### EXTRACT
A review by Lucas Erlbacher


Zhang Peng 张鹏, Zhang Ping 张平 and Yuan Fuhua 袁富华 are researchers from the Institute of Economics at the Chinese Academy of Social Sciences 中国社会科学院经济研究. They are further part of the Institute’s internal frontier research group on Chinese economic growth 中国经济增长前沿研究课题组.


Zhang et al. (2019) argue that due to the reduction of employment opportunities for low-skilled workers, as well as the absence of upward mobility channels, China’s rural migrant workforce has been compelled to drift in low-end sectors. This has a negative impact not only on the worker’s income growth, but also on their human capital accumulation. According to the authors, the employment drift is rooted in China’s maintenance employment system through which rural migrant’s wages have been kept at a low-level. Zhang et al. (2019), hence, call for a transition towards a sharing employment system in which migrant workers would in particular be able to benefit from productivity gains.

In-depth analysis

China’s labor force: an abundance of secondary education and shortage of tertiary education

China is faced with the contradiction of having both an abundance of workers with a low-level of human capital and a shortage of workers possessing a high-level of human capital. As the formal education system represent a major channel of acquiring human capital, the authors approximate the level of human capital through the level of education. More specifically, they equate primary and secondary education with a low-level of human capital level and tertiary education (college or higher) with high-level of human capital.

### GOAL 1
For each statement below, say yes or no to whether the review agrees with it, and quote the words of the review that decide it. (a) Zhang Peng, Zhang Ping and Yuan Fuhua are researchers at the Chinese Academy of Social Sciences. (b) Under China's maintenance employment system, rural migrants' wages have been kept high. (c) The authors equate tertiary education with a low level of human capital.
### GOAL 2
Reproduce word for word the part of the review that opens with the words containing "China’s labor force: an" and closes with "with high-level of human capital.".

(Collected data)
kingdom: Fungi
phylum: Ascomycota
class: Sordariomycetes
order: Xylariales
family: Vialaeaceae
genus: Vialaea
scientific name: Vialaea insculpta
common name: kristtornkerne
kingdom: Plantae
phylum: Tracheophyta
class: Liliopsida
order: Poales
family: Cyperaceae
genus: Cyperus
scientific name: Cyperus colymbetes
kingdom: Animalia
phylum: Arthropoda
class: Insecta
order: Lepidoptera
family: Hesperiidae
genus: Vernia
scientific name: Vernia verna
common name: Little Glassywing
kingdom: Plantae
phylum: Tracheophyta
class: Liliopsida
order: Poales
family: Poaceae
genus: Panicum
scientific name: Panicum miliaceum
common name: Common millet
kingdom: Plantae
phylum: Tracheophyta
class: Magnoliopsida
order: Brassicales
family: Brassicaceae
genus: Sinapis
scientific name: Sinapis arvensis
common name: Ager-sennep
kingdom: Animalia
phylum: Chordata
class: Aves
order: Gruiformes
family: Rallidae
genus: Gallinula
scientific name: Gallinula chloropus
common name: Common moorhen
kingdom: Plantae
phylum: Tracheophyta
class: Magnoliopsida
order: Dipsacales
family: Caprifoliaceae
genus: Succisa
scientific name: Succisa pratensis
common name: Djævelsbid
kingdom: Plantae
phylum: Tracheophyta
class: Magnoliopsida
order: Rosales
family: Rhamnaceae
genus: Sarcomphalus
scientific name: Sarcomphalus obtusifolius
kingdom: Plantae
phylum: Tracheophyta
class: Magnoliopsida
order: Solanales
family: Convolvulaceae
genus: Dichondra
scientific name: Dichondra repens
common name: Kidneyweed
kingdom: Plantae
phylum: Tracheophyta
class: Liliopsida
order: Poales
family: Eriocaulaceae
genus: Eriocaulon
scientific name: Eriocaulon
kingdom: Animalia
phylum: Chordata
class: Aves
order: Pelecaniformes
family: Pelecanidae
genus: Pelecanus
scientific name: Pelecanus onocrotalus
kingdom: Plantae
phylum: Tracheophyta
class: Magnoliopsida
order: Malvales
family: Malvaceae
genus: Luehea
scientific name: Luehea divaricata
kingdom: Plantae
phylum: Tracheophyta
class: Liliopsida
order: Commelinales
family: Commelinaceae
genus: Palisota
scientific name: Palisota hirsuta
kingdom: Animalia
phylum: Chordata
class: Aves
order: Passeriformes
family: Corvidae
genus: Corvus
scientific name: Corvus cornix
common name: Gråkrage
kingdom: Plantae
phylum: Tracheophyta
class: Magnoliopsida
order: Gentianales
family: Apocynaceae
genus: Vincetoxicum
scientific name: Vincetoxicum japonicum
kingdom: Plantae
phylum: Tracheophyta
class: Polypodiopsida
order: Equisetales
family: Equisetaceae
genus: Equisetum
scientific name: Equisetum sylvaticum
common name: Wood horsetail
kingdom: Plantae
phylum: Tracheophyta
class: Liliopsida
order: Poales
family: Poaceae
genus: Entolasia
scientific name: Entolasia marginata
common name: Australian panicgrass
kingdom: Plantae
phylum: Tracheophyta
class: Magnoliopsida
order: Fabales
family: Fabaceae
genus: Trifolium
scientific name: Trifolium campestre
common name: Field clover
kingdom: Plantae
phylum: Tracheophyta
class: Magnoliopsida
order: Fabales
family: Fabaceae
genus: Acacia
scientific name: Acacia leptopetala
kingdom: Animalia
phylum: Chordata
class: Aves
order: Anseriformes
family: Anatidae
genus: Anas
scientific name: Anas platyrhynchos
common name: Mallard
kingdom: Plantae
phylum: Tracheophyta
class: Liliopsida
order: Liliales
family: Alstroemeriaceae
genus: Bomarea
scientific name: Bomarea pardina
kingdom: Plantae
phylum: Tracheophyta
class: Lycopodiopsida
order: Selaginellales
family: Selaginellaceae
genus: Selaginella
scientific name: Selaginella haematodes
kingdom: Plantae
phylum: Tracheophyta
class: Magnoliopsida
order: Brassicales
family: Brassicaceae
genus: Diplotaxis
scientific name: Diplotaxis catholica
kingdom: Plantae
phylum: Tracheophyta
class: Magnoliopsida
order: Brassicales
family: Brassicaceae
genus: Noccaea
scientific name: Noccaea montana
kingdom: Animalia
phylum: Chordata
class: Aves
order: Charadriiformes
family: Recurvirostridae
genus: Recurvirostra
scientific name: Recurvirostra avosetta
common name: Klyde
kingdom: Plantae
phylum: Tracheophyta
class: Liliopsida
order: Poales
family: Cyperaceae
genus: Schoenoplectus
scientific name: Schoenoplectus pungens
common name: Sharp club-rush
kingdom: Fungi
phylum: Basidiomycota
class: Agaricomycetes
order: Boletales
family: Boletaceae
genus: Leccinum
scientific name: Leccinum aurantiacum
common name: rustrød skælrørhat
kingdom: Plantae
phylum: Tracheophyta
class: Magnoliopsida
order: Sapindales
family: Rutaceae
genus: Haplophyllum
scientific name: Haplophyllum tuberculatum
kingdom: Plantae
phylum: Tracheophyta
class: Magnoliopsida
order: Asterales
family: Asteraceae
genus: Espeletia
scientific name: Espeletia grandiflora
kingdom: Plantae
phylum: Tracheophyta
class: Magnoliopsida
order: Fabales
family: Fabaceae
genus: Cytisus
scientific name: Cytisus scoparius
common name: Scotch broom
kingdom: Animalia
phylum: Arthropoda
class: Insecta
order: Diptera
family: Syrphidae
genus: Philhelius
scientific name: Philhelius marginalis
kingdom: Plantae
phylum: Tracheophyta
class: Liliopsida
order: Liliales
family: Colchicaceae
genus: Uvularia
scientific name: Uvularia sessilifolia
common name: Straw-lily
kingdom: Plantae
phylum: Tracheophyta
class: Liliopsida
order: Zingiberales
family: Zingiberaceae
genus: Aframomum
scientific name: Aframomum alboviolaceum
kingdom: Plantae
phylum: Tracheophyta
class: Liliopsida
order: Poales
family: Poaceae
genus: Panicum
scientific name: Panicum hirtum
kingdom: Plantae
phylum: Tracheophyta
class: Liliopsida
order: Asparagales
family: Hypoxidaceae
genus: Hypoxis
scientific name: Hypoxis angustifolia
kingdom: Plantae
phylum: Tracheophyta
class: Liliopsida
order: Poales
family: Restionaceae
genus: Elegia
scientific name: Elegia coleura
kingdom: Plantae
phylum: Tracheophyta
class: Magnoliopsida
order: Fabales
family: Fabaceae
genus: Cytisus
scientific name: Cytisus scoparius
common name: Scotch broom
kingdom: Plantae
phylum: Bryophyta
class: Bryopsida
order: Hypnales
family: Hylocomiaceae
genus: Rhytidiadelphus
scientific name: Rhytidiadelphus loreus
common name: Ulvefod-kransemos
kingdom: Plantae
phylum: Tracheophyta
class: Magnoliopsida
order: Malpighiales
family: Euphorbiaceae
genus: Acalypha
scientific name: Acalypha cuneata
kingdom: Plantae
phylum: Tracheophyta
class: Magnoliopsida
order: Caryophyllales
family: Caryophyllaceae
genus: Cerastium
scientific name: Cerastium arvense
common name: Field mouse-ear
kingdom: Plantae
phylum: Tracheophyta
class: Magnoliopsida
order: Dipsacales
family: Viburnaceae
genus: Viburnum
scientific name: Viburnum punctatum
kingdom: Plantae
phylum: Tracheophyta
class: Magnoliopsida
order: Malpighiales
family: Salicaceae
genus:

### RESULT 1
(a) Yes: "are researchers from the Institute of Economics at the Chinese Academy of Social Sciences"
(b) No: "rural migrant’s wages have been kept at a low-level"
(c) No: "tertiary education (college or higher) with high-level of human capital"

### RESULT 2
China’s labor force: an abundance of secondary education and shortage of tertiary education

China is faced with the contradiction of having both an abundance of workers with a low-level of human capital and a shortage of workers possessing a high-level of human capital. As the formal education system represent a major channel of acquiring human capital, the authors approximate the level of human capital through the level of education. More specifically, they equate primary and secondary education with a low-level of human capital level and tertiary education (college or higher) with high-level of human capital.